Se dare la colpa all'esercito non funziona, meglio consegnare Milosevic all'Aia il più presto possibile, sia per evitare un processo in Jugoslavia, sia per distogliere l'attenzione da qualsiasi ulteriore scoperta poco gradita che potrebbe essere fatta.

UN'ELITE CORROTTA
C'è stato un altro motivo per il quale l'élite serba è stata entusiasta di consegnare Milosevic all'Aia. Il processo in Jugoslavia sarebbe stato incentrato sulla corruzione, oltre che sui crimini di guerra e, anche da questo punto di vista, maggio non è stato un buon mese per Djindjic.

Nel corso del mese di maggio, una serie di articoli sull'ex cittadino jugoslavo Stanko Subotic è improvvisamente apparsa sul settimanale "Nacional" in Croazia, sostenendo che egli era a capo di un giro di contrabbando di sigarette per un valore di miliardi di dollari, del quale facevano parte alti funzionari di alcuni stati e in paricolare Djindjic, l'ex capo della polizia Stanisic e Milo Djukanovic, il presidente montenegrino.
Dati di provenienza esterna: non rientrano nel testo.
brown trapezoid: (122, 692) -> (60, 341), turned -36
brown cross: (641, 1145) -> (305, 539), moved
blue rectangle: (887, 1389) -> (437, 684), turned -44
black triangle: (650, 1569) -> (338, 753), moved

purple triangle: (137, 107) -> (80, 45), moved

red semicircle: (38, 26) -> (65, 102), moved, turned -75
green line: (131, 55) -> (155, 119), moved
Il principale canale di contrabbando rivale era guidato da Marko Milosevic, il figlio dell'ex presidente. Nel 1998, la gang di Marko ha deciso di distruggere la concorrenza - ed è per questo che Stanisic, che aveva la competenza per le dogane, è stato rimosso dal suo incarico.
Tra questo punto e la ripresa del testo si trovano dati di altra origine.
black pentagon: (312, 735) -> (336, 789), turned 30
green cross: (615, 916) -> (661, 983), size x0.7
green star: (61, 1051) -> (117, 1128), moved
Subotic è fuggito e gli è stato emesso un passaporto croato. Djukanovic ha quindi spinto il suo confronto con Milosevic, creando un proprio servizio doganale, al fine di sostituire Stanisic.

Tutte diffamazioni? Forse, anche se svariati aspetti coincidono perfettamente con fatti ampiamente noti. Un processo per corruzione in Jugoslavia non avrebbe recato vantaggi a nessuno.
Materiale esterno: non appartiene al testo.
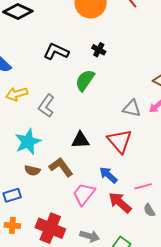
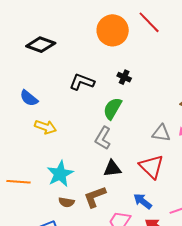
yellow arrow: (17, 94) -> (45, 127), turned -140
gray L-shape: (46, 106) -> (103, 138), moved
brown L-shape: (61, 167) -> (95, 197), turned -70

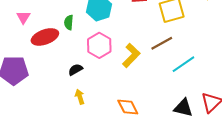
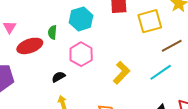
brown line: (162, 43) -> (172, 46), moved
yellow L-shape: (131, 55) -> (121, 73), moved

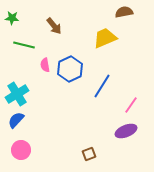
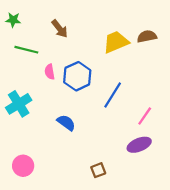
brown semicircle: (124, 12) -> (147, 36), moved
blue semicircle: (16, 120) -> (66, 123), moved, turned 84

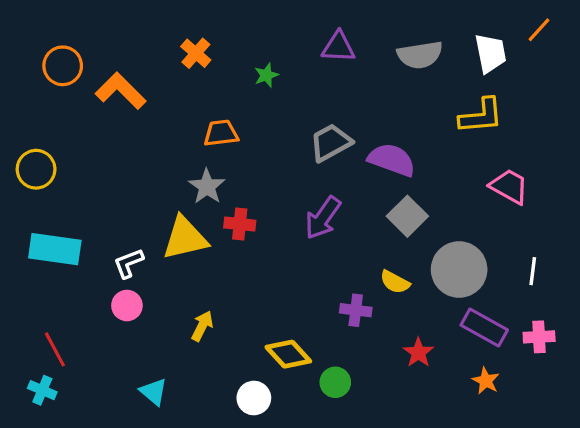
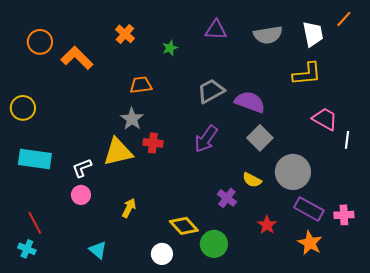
white line: (533, 271) -> (347, 140), moved
purple cross: (356, 310) -> (227, 198), turned 30
orange star: (486, 381) -> (310, 243), size x1.4
green circle: (335, 382) -> (214, 244), size x1.4

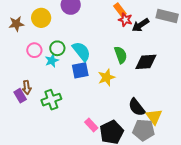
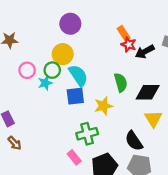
yellow circle: (41, 18) -> (63, 54), moved
brown arrow: (27, 87) -> (15, 143), moved, turned -40
green cross: (51, 100) -> (87, 134), moved
yellow triangle: (154, 117) -> (153, 119), moved
pink rectangle: (91, 125) -> (74, 157), moved

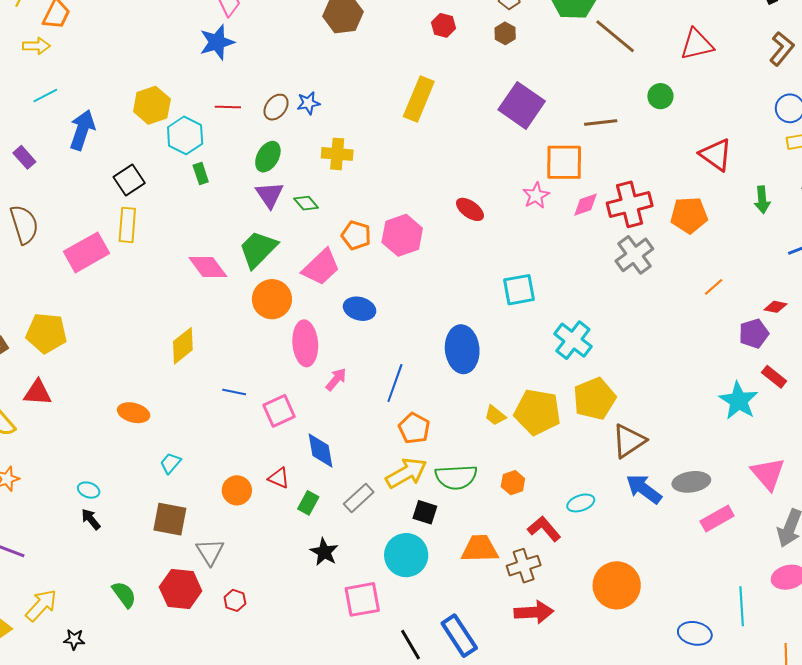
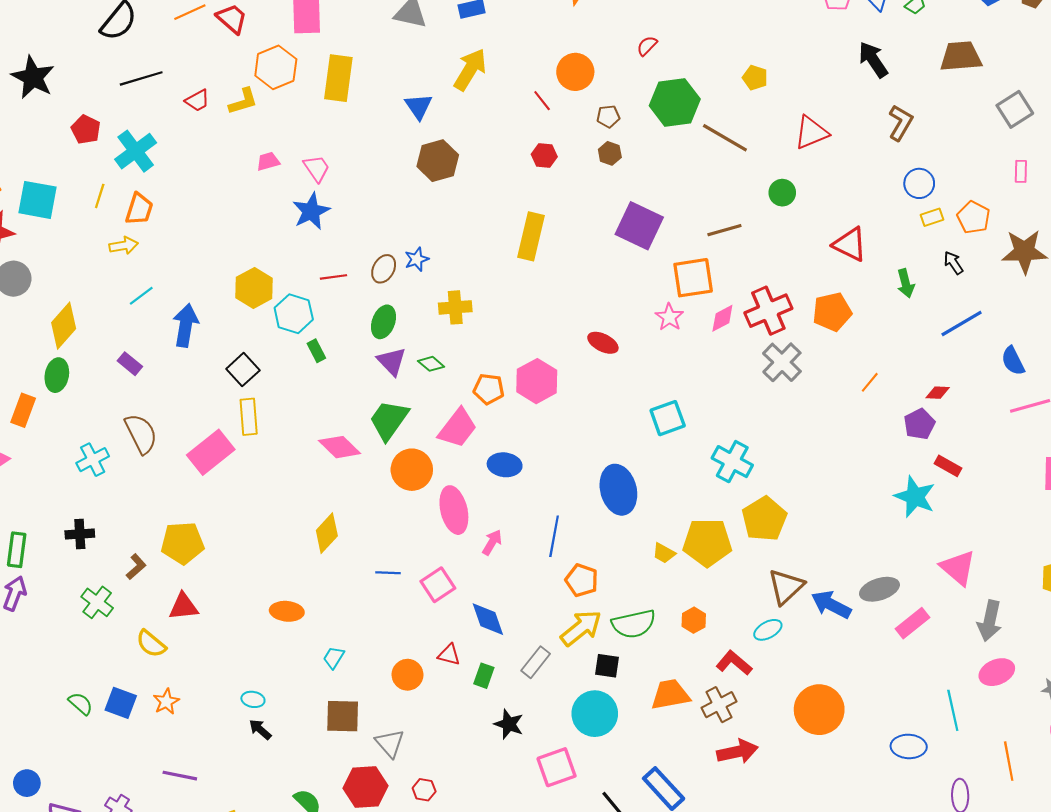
brown triangle: (629, 441) -> (786, 587), moved

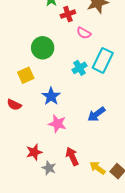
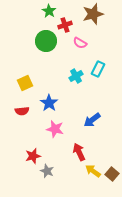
green circle: (43, 48) -> (46, 41), moved
cyan rectangle: (103, 60) -> (98, 69), size x0.7
red semicircle: (14, 105) -> (22, 111), moved, turned -32
red arrow: (72, 156) -> (79, 152), moved

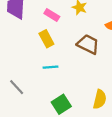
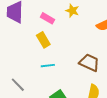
brown trapezoid: (88, 44) -> (89, 63), moved

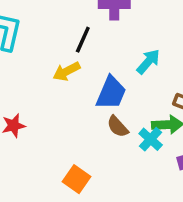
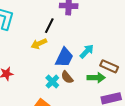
cyan arrow: (148, 62) -> (87, 51), moved
cyan cross: (151, 139) -> (52, 82), moved

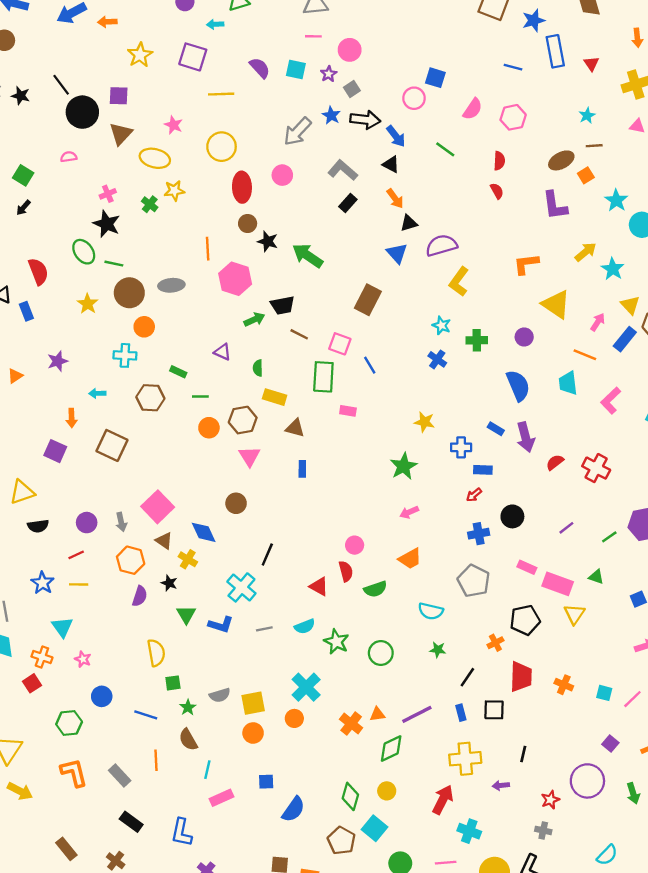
Nel frattempo, il ministro degli interni Mihajlovic è riuscito a entrare nel team anticorruzione creato quest'anno per indagare sulle ricchezze accumulate sotto Milosevic e il suo ruolo specifico era quello di indagare il commercio di sigarette, petrolio e alcool. Lo stesso Mihajlovic, tuttavia, gestisce un'impresa che commercia in petrolio e che ha realizzato notevoli profitti durante l'era di Milosevic. Il capo del team anticorruzione, Vuk Obradovic, ha da allora cominciato ad affermare che Mihajlovic e alcuni membri del suo team hanno ostruito il suo lavoro.

Obradovic ha presentato una proposta di legge per tassare i profitti e le proprietà di coloro che hanno acquisito le loro favolose ricchezze durante l'era di Milosevic attraverso il commercio illegale di valuta, gli abusi relativi al processo privatizzazione e il saccheggio dei "fondi di solidarietà". Egli ha promesso di pubblicare i nomi di 7.000 società eleggibili per la tassa, che includevano le 200 persone e società più ricche. L'aliquota di questa tassa doveva arrivare fino al 90%, consentendo di riscuotere fino a 5 miliardi di marchi.

Obradovic è stato sollevato dal suo incarico di capo del team l'11 maggio, su iniziativa di Djindjic. A quanto sembra, la sua iniziativa anticorruzione avrebbe potuto arrivare troppo vicino all'osso.

La rimozione di Obradovic e l'affrettata estradizione di Milosevic sono state così le due facce della stessa moneta - erano entrambi modi per proteggere gli interessi degli stessi vecchi gangster capitalisti "amici di famiglia" che ora si sono riuniti sotto l'ombrello del loro nuovo padrone, Djindjic.